··· TEXTO DADO
Una ONG advierte que sequía en Centroamérica puede derivar en una crisis alimentaria

Miles de familias campesinas asentadas en el corredor seco de Guatemala, Honduras y Nicaragua pueden afrontar una grave situación nutricional a causa de la sequía, según la ONG internacional Acción Contra el Hambre (ACF).

El coordinador regional para Centroamérica de ACF, José Luis Vivero, declaró hoy a EFE en Managua que esta situación todavía no ha derivado en una crisis alimentaria, pero advirtió que de seguir así, «y todo indica que así será porque la lluvia no va a mejorar, va a ir empeorando poco a poco a partir de marzo próximo».

«Va a ser un hambre estacional larga y aguda, ya que la gente no va a tener reservas alimentarias», en especial entre marzo y agosto, dijo Vivero, quien señaló que esta situación sólo se puede remediar con la intervención de los Gobiernos de estos países.

El coordinador de ACF explicó que la acción de los Gobiernos debe dirigirse a aumentar la actual red de programas de protección social, como «Mi familia progresa» en Guatemala o el «Bono productivo» de Nicaragua.

El coordinador de ACF sugirió que los Gobiernos cubran de manera inmediata con dinero en efectivo las necesidades de gran parte de las familias ya que actualmente no hay escasez de alimentos, sino que están en el mercado a precios demasiado altos.

Por otro lado, los Gobiernos de Guatemala, Honduras y Nicaragua podrían suministrar semillas resistentes a la sequía y fertilizantes para garantizar la primera cosecha de 2010, propuso.
······
LO QUE SE PIDE: Escribe, por favor, la continuación de la noticia sobre la sequía en Centroamérica a partir de su último párrafo.
··· REGISTROS MOSTRADOS
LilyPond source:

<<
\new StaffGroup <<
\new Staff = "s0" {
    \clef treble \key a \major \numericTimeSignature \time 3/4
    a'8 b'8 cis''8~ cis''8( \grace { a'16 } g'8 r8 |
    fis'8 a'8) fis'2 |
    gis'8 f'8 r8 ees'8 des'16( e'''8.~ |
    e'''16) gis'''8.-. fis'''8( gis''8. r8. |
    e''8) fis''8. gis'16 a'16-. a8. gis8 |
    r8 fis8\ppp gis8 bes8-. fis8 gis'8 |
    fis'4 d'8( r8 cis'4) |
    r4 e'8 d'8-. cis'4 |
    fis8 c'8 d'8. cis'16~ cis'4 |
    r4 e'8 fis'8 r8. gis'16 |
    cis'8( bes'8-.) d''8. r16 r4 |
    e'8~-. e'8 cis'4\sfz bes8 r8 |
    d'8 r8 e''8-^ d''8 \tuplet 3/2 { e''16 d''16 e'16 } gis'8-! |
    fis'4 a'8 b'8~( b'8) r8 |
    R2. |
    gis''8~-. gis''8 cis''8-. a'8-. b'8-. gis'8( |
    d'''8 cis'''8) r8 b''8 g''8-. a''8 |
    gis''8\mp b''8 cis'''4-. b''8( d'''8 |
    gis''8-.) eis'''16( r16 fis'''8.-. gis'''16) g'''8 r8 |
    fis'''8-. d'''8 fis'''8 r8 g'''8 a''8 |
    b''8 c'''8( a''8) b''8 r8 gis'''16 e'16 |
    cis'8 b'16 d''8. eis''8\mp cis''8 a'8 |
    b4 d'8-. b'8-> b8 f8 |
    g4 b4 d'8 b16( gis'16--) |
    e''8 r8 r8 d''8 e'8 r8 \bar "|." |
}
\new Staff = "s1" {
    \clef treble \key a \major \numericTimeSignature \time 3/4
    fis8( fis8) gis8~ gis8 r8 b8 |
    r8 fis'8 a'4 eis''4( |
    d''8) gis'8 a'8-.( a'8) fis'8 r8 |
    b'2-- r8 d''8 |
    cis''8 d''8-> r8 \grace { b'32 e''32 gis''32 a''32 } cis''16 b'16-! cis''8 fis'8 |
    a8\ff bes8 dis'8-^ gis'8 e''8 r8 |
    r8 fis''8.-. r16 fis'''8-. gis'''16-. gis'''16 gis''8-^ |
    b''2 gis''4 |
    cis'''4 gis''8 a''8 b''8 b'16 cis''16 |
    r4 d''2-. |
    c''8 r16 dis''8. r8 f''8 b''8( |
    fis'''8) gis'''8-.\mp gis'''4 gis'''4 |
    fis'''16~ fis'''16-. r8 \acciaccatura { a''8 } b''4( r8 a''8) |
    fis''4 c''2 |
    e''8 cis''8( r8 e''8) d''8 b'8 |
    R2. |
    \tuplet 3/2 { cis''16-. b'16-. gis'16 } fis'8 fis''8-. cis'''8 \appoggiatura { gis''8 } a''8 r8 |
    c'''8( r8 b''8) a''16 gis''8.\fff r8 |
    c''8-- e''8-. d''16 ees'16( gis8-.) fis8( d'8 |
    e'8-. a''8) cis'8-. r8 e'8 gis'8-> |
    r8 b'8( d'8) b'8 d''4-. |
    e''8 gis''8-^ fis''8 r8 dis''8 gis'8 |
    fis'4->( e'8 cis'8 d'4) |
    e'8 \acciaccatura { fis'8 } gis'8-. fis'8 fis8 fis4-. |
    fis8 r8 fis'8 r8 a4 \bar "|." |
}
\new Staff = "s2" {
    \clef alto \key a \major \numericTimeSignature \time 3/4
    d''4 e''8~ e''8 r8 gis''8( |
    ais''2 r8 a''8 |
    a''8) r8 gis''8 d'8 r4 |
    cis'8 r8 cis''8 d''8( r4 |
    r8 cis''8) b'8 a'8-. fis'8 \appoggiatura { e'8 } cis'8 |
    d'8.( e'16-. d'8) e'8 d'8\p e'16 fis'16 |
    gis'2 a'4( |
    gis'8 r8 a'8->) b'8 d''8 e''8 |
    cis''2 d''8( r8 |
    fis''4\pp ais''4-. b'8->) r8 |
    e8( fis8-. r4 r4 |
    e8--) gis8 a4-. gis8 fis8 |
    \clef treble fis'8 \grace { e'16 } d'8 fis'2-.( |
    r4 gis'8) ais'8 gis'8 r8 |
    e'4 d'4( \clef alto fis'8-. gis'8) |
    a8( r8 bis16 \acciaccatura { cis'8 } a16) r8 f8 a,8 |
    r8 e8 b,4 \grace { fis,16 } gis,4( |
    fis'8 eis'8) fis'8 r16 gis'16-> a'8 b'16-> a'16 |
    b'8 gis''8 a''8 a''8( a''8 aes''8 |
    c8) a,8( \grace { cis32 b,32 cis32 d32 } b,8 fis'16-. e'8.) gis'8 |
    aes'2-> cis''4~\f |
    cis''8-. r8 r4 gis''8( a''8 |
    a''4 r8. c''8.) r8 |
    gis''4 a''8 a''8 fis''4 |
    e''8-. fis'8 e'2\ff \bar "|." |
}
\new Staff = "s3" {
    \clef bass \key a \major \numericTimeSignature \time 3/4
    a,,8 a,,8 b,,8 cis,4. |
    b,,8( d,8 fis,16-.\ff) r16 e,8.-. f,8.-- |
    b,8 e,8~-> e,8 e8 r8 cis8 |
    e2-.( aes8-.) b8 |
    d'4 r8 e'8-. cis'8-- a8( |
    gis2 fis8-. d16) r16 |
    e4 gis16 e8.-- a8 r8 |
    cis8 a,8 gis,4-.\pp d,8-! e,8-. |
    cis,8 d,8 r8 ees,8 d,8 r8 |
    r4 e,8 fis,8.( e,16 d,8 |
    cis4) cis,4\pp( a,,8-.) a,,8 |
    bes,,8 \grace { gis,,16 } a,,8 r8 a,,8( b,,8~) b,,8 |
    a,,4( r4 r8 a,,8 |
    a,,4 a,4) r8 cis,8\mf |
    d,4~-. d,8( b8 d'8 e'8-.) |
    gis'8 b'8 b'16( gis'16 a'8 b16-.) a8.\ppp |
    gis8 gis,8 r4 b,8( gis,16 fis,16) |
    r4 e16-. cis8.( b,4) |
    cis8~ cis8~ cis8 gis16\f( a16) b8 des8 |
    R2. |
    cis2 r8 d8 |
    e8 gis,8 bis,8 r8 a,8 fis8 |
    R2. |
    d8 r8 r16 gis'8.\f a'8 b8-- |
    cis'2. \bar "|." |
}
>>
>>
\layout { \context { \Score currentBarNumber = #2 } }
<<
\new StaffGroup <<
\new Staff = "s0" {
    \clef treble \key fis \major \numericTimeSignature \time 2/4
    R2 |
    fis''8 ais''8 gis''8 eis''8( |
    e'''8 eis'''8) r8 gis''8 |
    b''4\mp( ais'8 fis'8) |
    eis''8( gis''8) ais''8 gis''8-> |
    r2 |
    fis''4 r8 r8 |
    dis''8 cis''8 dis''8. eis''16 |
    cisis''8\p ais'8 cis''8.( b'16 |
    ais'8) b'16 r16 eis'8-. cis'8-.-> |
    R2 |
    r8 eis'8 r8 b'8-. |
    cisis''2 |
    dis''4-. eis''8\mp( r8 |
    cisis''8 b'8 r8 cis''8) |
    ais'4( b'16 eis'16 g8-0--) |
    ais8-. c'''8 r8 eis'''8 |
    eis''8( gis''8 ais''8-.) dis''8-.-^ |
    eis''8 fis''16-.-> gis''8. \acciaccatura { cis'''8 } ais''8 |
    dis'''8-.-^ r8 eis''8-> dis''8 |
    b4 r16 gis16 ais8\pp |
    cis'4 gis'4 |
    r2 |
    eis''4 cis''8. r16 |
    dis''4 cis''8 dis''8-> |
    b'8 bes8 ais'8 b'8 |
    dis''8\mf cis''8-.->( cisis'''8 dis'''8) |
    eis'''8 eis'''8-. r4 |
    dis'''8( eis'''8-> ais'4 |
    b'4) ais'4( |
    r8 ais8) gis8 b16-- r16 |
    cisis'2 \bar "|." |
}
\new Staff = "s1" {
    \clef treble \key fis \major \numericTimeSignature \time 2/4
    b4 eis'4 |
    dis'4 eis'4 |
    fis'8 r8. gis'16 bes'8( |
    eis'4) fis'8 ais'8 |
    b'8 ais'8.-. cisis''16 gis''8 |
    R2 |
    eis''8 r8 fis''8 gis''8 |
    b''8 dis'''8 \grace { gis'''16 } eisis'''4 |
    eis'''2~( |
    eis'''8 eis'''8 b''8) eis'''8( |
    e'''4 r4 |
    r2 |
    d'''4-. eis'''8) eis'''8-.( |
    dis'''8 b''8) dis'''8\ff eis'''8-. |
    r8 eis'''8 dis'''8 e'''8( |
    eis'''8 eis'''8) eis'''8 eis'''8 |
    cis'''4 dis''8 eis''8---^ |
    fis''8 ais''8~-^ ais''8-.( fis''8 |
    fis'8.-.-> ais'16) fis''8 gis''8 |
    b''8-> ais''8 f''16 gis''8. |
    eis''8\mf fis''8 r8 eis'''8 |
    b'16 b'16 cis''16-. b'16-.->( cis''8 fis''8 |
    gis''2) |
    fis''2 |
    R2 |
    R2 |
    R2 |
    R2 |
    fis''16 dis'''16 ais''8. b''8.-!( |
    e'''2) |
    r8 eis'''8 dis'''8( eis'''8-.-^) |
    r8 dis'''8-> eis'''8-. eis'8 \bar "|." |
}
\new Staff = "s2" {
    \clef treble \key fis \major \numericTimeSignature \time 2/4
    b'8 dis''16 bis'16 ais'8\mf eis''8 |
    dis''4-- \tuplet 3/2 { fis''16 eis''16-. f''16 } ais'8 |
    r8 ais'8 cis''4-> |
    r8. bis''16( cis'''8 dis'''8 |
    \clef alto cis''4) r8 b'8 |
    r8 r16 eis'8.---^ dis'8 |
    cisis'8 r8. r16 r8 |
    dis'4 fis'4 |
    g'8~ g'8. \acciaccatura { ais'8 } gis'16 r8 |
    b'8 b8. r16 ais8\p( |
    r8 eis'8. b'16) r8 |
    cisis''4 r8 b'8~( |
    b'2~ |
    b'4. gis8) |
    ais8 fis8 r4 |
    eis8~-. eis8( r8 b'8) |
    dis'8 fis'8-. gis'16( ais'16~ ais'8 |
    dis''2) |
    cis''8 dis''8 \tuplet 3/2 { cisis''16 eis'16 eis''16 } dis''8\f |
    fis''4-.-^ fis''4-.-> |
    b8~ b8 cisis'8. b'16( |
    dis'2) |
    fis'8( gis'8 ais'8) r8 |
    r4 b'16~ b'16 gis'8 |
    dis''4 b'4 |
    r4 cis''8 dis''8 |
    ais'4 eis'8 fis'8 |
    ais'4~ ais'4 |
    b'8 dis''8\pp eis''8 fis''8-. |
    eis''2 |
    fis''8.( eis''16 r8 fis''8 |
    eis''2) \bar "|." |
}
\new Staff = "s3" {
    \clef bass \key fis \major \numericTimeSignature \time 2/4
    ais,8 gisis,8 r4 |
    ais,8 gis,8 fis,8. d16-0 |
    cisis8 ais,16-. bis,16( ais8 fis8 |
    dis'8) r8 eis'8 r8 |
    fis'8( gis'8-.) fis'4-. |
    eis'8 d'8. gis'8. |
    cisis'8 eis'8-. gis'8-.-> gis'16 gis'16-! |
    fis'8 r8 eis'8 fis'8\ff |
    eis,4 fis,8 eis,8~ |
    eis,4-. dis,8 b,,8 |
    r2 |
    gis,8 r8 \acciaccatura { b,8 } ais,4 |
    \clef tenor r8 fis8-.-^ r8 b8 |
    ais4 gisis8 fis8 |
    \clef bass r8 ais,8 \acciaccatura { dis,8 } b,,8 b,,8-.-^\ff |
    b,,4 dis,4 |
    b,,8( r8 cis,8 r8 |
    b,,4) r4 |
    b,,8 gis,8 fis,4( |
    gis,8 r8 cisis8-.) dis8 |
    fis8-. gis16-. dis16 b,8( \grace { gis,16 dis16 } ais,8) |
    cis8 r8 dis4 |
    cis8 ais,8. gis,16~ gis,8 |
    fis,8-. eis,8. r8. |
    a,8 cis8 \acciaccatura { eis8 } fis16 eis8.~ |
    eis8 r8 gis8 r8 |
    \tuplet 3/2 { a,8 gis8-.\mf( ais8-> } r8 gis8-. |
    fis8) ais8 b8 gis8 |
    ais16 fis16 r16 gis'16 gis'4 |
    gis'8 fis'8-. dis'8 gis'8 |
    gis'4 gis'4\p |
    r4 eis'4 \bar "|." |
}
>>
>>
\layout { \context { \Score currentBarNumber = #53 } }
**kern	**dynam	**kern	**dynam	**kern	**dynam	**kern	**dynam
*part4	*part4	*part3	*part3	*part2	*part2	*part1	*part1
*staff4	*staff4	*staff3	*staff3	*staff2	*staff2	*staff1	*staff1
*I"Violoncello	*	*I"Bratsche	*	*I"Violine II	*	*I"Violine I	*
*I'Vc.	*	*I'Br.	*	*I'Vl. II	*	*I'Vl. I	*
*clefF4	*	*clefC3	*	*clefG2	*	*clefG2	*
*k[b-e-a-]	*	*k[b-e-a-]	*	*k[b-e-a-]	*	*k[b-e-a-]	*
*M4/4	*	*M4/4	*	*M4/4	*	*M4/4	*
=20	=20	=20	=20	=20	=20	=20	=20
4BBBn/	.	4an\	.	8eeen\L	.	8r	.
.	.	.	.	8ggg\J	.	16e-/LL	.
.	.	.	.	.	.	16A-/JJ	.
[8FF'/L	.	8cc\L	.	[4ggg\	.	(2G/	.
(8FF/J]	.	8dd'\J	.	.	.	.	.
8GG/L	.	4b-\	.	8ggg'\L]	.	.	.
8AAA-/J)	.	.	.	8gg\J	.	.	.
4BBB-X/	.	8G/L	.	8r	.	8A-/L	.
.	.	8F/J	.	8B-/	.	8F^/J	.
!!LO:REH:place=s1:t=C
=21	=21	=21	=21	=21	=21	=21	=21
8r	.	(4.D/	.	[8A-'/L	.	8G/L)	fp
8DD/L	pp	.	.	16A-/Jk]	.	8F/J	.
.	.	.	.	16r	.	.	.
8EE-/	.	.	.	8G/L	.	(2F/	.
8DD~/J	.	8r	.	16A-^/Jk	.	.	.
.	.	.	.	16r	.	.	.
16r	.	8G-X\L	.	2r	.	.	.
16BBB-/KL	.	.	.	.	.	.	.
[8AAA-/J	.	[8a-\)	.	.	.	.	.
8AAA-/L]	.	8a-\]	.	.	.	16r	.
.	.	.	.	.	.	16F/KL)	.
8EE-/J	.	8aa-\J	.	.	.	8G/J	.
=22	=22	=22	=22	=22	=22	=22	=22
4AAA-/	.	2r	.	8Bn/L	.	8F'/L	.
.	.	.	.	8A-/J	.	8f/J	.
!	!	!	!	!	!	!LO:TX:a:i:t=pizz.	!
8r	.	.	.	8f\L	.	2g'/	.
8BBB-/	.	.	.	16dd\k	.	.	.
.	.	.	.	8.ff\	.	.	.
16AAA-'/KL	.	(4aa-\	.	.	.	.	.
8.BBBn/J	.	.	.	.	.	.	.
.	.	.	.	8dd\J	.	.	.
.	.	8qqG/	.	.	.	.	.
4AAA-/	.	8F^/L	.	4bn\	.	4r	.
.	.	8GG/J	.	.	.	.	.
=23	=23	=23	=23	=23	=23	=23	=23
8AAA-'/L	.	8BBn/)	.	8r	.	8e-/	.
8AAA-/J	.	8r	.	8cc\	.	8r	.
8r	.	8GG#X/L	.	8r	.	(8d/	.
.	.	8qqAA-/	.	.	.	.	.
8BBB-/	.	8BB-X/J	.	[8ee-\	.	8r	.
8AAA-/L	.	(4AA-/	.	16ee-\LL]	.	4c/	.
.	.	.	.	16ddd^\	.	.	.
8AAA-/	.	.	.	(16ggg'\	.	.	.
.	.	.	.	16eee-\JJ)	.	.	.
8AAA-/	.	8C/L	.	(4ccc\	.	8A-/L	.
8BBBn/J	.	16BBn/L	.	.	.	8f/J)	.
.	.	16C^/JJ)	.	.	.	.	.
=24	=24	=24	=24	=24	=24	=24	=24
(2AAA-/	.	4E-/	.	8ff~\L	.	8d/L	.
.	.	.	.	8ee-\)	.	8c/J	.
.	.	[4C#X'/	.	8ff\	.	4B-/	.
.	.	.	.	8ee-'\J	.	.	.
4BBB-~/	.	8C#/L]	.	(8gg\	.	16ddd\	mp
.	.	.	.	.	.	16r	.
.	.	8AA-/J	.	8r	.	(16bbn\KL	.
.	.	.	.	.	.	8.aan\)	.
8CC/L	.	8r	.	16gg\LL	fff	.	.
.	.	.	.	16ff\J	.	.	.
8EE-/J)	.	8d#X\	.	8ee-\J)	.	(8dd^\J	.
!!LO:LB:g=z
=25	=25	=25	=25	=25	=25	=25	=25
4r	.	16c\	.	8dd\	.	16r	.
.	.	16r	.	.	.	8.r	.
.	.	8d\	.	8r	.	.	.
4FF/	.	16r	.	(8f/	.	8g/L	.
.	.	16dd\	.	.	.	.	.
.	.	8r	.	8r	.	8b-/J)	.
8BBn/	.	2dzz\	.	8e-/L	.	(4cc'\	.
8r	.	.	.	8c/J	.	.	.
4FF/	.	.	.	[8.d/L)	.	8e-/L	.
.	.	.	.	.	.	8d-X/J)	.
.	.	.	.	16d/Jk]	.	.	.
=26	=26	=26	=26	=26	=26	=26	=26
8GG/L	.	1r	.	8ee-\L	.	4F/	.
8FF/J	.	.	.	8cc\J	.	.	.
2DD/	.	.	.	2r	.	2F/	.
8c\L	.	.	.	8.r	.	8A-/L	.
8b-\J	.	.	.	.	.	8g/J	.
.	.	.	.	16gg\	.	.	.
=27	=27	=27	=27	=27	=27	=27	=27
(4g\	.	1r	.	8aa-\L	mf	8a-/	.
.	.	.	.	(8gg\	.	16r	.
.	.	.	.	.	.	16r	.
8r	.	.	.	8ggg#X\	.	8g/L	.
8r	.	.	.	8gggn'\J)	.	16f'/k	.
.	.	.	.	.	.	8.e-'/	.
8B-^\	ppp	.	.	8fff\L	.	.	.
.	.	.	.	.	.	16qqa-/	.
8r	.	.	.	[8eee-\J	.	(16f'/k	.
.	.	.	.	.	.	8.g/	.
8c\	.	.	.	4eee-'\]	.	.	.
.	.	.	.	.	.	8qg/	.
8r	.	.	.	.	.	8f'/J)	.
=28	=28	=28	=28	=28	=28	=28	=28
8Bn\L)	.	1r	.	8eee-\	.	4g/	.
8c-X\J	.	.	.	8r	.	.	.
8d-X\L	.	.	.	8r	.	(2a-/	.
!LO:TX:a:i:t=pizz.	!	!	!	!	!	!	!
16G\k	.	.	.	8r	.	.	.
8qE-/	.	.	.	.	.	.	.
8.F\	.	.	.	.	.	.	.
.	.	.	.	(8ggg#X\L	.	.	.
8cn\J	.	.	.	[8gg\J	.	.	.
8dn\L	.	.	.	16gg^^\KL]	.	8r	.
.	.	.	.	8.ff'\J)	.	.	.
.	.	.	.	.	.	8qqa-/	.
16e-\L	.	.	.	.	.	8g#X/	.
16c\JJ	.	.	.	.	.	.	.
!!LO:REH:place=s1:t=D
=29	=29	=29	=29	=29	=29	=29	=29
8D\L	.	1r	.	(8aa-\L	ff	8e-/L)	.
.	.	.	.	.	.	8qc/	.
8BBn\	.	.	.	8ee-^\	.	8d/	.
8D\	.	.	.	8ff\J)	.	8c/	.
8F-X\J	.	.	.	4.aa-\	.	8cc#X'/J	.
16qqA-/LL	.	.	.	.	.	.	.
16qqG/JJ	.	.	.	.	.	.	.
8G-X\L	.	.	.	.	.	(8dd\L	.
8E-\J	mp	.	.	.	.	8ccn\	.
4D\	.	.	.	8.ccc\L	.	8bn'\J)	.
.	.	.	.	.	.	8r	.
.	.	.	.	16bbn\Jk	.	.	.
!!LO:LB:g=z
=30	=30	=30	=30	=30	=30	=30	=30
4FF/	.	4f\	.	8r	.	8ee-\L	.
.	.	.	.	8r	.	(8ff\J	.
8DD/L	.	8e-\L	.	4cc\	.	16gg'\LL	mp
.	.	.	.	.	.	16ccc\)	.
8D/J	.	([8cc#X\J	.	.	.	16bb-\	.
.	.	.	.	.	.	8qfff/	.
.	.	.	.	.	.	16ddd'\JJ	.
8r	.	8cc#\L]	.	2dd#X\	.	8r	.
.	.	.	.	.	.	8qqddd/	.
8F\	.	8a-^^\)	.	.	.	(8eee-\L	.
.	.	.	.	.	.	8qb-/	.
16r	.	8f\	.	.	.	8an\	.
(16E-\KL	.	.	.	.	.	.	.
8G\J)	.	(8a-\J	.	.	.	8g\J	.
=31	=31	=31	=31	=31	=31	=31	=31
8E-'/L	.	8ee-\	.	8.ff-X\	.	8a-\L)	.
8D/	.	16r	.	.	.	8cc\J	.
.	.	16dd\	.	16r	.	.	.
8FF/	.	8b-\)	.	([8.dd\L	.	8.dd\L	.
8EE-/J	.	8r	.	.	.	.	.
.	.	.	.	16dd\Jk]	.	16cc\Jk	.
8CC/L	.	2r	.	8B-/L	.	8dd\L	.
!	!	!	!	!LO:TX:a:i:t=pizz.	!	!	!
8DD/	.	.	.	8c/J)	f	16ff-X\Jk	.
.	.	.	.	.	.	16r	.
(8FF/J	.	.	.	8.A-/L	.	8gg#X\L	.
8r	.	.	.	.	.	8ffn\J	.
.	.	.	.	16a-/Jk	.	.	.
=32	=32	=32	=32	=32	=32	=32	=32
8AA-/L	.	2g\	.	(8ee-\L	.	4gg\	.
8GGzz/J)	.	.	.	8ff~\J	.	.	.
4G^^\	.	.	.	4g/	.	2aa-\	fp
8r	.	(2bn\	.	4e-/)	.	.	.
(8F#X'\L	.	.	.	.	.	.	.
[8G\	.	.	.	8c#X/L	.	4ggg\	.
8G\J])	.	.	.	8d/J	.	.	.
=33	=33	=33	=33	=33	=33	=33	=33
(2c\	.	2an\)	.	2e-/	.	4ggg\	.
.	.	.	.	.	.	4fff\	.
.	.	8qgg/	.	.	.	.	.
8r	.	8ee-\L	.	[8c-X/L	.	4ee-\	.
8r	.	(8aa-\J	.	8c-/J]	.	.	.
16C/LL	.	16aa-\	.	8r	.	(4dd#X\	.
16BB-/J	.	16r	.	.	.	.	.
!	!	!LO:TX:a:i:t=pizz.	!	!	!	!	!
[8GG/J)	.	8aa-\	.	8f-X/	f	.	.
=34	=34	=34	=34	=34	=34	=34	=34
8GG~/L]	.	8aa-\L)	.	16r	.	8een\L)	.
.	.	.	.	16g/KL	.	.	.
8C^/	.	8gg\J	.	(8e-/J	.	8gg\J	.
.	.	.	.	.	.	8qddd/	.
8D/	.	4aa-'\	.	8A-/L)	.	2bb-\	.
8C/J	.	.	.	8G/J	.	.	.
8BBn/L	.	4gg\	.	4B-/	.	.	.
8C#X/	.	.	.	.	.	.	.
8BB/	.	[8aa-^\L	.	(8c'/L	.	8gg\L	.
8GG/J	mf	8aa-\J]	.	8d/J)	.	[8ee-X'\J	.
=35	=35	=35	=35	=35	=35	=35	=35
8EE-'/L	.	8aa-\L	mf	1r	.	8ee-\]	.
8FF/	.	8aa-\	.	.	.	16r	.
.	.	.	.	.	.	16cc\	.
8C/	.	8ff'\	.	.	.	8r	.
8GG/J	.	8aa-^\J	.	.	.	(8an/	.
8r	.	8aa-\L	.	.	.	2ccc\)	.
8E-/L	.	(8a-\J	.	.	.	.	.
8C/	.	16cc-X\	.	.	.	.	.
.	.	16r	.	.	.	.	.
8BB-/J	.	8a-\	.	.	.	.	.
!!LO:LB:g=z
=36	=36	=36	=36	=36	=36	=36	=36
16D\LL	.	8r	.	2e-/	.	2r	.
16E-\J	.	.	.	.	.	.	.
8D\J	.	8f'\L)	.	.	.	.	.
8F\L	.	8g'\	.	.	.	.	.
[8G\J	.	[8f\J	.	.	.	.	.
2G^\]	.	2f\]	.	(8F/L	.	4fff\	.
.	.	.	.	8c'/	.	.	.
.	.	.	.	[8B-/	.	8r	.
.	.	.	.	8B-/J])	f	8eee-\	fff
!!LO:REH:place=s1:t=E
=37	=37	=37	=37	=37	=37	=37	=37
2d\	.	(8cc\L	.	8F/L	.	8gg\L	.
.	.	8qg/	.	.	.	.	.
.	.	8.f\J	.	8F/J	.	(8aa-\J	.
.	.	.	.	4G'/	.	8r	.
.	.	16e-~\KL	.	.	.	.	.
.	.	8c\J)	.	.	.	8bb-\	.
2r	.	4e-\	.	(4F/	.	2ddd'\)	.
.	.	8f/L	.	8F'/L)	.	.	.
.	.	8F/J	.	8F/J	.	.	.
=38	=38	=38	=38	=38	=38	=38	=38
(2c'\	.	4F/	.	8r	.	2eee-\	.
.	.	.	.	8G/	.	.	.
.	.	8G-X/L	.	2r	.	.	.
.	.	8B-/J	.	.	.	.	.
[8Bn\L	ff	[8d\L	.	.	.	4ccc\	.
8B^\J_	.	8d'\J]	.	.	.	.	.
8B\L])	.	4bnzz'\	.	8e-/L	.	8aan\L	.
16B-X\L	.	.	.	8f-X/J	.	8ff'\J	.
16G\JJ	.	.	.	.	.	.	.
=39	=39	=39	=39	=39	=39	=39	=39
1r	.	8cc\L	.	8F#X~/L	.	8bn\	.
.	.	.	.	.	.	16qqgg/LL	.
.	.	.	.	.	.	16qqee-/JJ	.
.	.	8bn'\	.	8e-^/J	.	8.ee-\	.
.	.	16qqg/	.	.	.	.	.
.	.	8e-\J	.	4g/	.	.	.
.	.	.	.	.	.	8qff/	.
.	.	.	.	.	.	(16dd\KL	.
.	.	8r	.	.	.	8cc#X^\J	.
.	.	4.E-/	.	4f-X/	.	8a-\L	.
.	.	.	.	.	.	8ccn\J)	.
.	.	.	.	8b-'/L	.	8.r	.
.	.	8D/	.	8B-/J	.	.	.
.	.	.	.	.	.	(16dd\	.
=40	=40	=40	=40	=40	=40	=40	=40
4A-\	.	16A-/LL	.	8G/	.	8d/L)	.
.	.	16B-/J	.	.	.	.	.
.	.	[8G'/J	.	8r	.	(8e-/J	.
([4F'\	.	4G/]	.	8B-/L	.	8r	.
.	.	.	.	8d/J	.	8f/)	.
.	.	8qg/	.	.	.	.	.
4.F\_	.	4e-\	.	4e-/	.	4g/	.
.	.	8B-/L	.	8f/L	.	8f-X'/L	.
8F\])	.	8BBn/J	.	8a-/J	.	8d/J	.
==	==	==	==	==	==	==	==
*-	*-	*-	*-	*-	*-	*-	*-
······
RESULTADO:
«Si no se asegura la cosecha de primera de 2010, sí que vamos a tener una crisis», advirtió Vivero.

Acción Contra el Hambre divulgó ayer un informe según el cual hubo pérdidas de entre el 50 y el 100 por ciento de los cultivos en la última cosecha del año pasado en granos básicos como maíz, fríjol y sorgo.

Las partes mas afectadas fueron El Quiché (Guatemala) y el norte de Nicaragua, país en el que se han dañado entre el 80 y el 100 por ciento de los cultivos, lo que significa que la gente no ha podido cosechar ni para alimentarse ni para vender en el mercado, según el estudio.

«Cuando se termine el dinero que recibe la gente del trabajo temporal (en los cultivos) ya no habrá manera de conseguir alimentos hasta la próxima cosecha, porque incluso se han comido las reservas de semillas y tendrán problemas para las próximas siembras», asegura el informe de ACF.

En ninguno de los países donde se hizo el estudio han detectado casos de desnutrición infantil aguda.